Stored entries:
##########
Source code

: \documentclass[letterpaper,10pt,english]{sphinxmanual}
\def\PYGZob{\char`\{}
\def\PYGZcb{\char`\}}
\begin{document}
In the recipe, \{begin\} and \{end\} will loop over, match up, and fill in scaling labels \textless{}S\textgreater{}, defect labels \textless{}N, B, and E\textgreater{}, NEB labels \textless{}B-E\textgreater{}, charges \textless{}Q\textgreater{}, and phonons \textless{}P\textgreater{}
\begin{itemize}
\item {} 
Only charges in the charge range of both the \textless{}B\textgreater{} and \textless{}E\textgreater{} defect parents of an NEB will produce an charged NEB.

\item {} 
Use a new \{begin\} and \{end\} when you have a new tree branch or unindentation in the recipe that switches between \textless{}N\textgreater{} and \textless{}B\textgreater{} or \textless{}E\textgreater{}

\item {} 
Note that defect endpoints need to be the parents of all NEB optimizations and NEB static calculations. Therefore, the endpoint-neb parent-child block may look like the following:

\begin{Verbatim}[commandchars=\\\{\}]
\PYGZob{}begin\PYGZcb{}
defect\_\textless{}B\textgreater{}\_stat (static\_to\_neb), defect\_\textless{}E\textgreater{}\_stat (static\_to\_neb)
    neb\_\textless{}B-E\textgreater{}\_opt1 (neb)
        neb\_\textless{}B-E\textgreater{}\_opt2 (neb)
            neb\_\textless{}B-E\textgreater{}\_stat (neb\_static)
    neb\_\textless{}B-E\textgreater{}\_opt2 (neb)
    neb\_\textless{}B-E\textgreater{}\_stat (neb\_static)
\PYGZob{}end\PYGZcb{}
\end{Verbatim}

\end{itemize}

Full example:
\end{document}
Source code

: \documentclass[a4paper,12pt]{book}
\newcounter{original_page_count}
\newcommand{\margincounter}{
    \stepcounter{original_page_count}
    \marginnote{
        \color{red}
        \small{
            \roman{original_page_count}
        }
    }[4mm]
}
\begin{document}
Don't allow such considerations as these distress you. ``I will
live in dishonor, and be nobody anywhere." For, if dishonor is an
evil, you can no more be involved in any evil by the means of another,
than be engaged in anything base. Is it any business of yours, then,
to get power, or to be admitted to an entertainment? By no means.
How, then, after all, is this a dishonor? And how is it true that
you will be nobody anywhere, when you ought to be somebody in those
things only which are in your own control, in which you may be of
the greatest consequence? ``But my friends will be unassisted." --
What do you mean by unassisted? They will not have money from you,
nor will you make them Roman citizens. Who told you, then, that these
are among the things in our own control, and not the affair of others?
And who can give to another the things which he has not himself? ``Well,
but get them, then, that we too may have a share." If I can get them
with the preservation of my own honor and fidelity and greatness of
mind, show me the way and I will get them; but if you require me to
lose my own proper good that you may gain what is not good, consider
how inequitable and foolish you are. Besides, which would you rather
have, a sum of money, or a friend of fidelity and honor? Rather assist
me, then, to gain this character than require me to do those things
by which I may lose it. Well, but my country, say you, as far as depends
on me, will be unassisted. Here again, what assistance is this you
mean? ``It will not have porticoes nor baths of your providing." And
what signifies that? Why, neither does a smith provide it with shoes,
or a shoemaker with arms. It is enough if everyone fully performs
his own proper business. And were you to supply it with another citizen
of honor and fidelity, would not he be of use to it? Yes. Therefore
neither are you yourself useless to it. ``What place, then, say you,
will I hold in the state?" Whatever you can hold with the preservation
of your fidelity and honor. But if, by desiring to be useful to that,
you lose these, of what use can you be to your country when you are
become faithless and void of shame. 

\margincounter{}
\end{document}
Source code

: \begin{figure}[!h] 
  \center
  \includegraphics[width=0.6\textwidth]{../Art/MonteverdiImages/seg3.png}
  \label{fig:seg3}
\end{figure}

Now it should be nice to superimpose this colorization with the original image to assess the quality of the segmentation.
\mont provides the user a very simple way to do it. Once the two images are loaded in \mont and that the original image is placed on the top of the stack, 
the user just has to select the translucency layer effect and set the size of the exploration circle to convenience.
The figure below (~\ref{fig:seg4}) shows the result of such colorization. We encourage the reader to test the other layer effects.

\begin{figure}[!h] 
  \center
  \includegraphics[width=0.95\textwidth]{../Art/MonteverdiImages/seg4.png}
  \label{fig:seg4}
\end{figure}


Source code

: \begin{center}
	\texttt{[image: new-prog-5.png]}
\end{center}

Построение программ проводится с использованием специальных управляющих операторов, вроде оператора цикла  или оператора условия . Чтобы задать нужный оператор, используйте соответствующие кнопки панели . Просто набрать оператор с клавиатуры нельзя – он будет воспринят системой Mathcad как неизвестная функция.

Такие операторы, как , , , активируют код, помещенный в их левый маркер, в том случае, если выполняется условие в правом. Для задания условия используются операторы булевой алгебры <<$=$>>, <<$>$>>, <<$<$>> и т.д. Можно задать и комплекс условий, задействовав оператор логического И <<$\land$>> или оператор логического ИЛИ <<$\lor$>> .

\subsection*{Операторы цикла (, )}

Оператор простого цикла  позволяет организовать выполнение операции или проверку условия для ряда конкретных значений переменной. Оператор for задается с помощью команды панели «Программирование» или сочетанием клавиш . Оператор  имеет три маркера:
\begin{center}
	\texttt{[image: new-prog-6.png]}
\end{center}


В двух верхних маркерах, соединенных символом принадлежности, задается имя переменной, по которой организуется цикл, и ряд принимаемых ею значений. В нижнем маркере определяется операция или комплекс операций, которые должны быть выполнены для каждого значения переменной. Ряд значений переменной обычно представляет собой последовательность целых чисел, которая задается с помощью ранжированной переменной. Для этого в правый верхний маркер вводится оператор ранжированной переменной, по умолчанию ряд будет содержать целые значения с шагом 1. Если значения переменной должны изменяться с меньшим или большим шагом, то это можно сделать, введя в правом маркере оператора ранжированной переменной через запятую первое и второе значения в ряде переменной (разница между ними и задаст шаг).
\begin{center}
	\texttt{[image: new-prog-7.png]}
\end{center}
##########
▶ **Requirement**: Line by line, please copy the records above exactly.

▶ **Exercise answer**:
Source code

: \documentclass[letterpaper,10pt,english]{sphinxmanual}
\def\PYGZob{\char`\{}
\def\PYGZcb{\char`\}}
\begin{document}
In the recipe, \{begin\} and \{end\} will loop over, match up, and fill in scaling labels \textless{}S\textgreater{}, defect labels \textless{}N, B, and E\textgreater{}, NEB labels \textless{}B-E\textgreater{}, charges \textless{}Q\textgreater{}, and phonons \textless{}P\textgreater{}
\begin{itemize}
\item {} 
Only charges in the charge range of both the \textless{}B\textgreater{} and \textless{}E\textgreater{} defect parents of an NEB will produce an charged NEB.

\item {} 
Use a new \{begin\} and \{end\} when you have a new tree branch or unindentation in the recipe that switches between \textless{}N\textgreater{} and \textless{}B\textgreater{} or \textless{}E\textgreater{}

\item {} 
Note that defect endpoints need to be the parents of all NEB optimizations and NEB static calculations. Therefore, the endpoint-neb parent-child block may look like the following:

\begin{Verbatim}[commandchars=\\\{\}]
\PYGZob{}begin\PYGZcb{}
defect\_\textless{}B\textgreater{}\_stat (static\_to\_neb), defect\_\textless{}E\textgreater{}\_stat (static\_to\_neb)
    neb\_\textless{}B-E\textgreater{}\_opt1 (neb)
        neb\_\textless{}B-E\textgreater{}\_opt2 (neb)
            neb\_\textless{}B-E\textgreater{}\_stat (neb\_static)
    neb\_\textless{}B-E\textgreater{}\_opt2 (neb)
    neb\_\textless{}B-E\textgreater{}\_stat (neb\_static)
\PYGZob{}end\PYGZcb{}
\end{Verbatim}

\end{itemize}

Full example:
\end{document}
Source code

: \documentclass[a4paper,12pt]{book}
\newcounter{original_page_count}
\newcommand{\margincounter}{
    \stepcounter{original_page_count}
    \marginnote{
        \color{red}
        \small{
            \roman{original_page_count}
        }
    }[4mm]
}
\begin{document}
Don't allow such considerations as these distress you. ``I will
live in dishonor, and be nobody anywhere." For, if dishonor is an
evil, you can no more be involved in any evil by the means of another,
than be engaged in anything base. Is it any business of yours, then,
to get power, or to be admitted to an entertainment? By no means.
How, then, after all, is this a dishonor? And how is it true that
you will be nobody anywhere, when you ought to be somebody in those
things only which are in your own control, in which you may be of
the greatest consequence? ``But my friends will be unassisted." --
What do you mean by unassisted? They will not have money from you,
nor will you make them Roman citizens. Who told you, then, that these
are among the things in our own control, and not the affair of others?
And who can give to another the things which he has not himself? ``Well,
but get them, then, that we too may have a share." If I can get them
with the preservation of my own honor and fidelity and greatness of
mind, show me the way and I will get them; but if you require me to
lose my own proper good that you may gain what is not good, consider
how inequitable and foolish you are. Besides, which would you rather
have, a sum of money, or a friend of fidelity and honor? Rather assist
me, then, to gain this character than require me to do those things
by which I may lose it. Well, but my country, say you, as far as depends
on me, will be unassisted. Here again, what assistance is this you
mean? ``It will not have porticoes nor baths of your providing." And
what signifies that? Why, neither does a smith provide it with shoes,
or a shoemaker with arms. It is enough if everyone fully performs
his own proper business. And were you to supply it with another citizen
of honor and fidelity, would not he be of use to it? Yes. Therefore
neither are you yourself useless to it. ``What place, then, say you,
will I hold in the state?" Whatever you can hold with the preservation
of your fidelity and honor. But if, by desiring to be useful to that,
you lose these, of what use can you be to your country when you are
become faithless and void of shame. 

\margincounter{}
\end{document}
Source code

: \begin{figure}[!h] 
  \center
  \includegraphics[width=0.6\textwidth]{../Art/MonteverdiImages/seg3.png}
  \label{fig:seg3}
\end{figure}

Now it should be nice to superimpose this colorization with the original image to assess the quality of the segmentation.
\mont provides the user a very simple way to do it. Once the two images are loaded in \mont and that the original image is placed on the top of the stack, 
the user just has to select the translucency layer effect and set the size of the exploration circle to convenience.
The figure below (~\ref{fig:seg4}) shows the result of such colorization. We encourage the reader to test the other layer effects.

\begin{figure}[!h] 
  \center
  \includegraphics[width=0.95\textwidth]{../Art/MonteverdiImages/seg4.png}
  \label{fig:seg4}
\end{figure}


Source code

: \begin{center}
	\texttt{[image: new-prog-5.png]}
\end{center}

Построение программ проводится с использованием специальных управляющих операторов, вроде оператора цикла  или оператора условия . Чтобы задать нужный оператор, используйте соответствующие кнопки панели . Просто набрать оператор с клавиатуры нельзя – он будет воспринят системой Mathcad как неизвестная функция.

Такие операторы, как , , , активируют код, помещенный в их левый маркер, в том случае, если выполняется условие в правом. Для задания условия используются операторы булевой алгебры <<$=$>>, <<$>$>>, <<$<$>> и т.д. Можно задать и комплекс условий, задействовав оператор логического И <<$\land$>> или оператор логического ИЛИ <<$\lor$>> .

\subsection*{Операторы цикла (, )}

Оператор простого цикла  позволяет организовать выполнение операции или проверку условия для ряда конкретных значений переменной. Оператор for задается с помощью команды панели «Программирование» или сочетанием клавиш . Оператор  имеет три маркера:
\begin{center}
	\texttt{[image: new-prog-6.png]}
\end{center}


В двух верхних маркерах, соединенных символом принадлежности, задается имя переменной, по которой организуется цикл, и ряд принимаемых ею значений. В нижнем маркере определяется операция или комплекс операций, которые должны быть выполнены для каждого значения переменной. Ряд значений переменной обычно представляет собой последовательность целых чисел, которая задается с помощью ранжированной переменной. Для этого в правый верхний маркер вводится оператор ранжированной переменной, по умолчанию ряд будет содержать целые значения с шагом 1. Если значения переменной должны изменяться с меньшим или большим шагом, то это можно сделать, введя в правом маркере оператора ранжированной переменной через запятую первое и второе значения в ряде переменной (разница между ними и задаст шаг).
\begin{center}
	\texttt{[image: new-prog-7.png]}
\end{center}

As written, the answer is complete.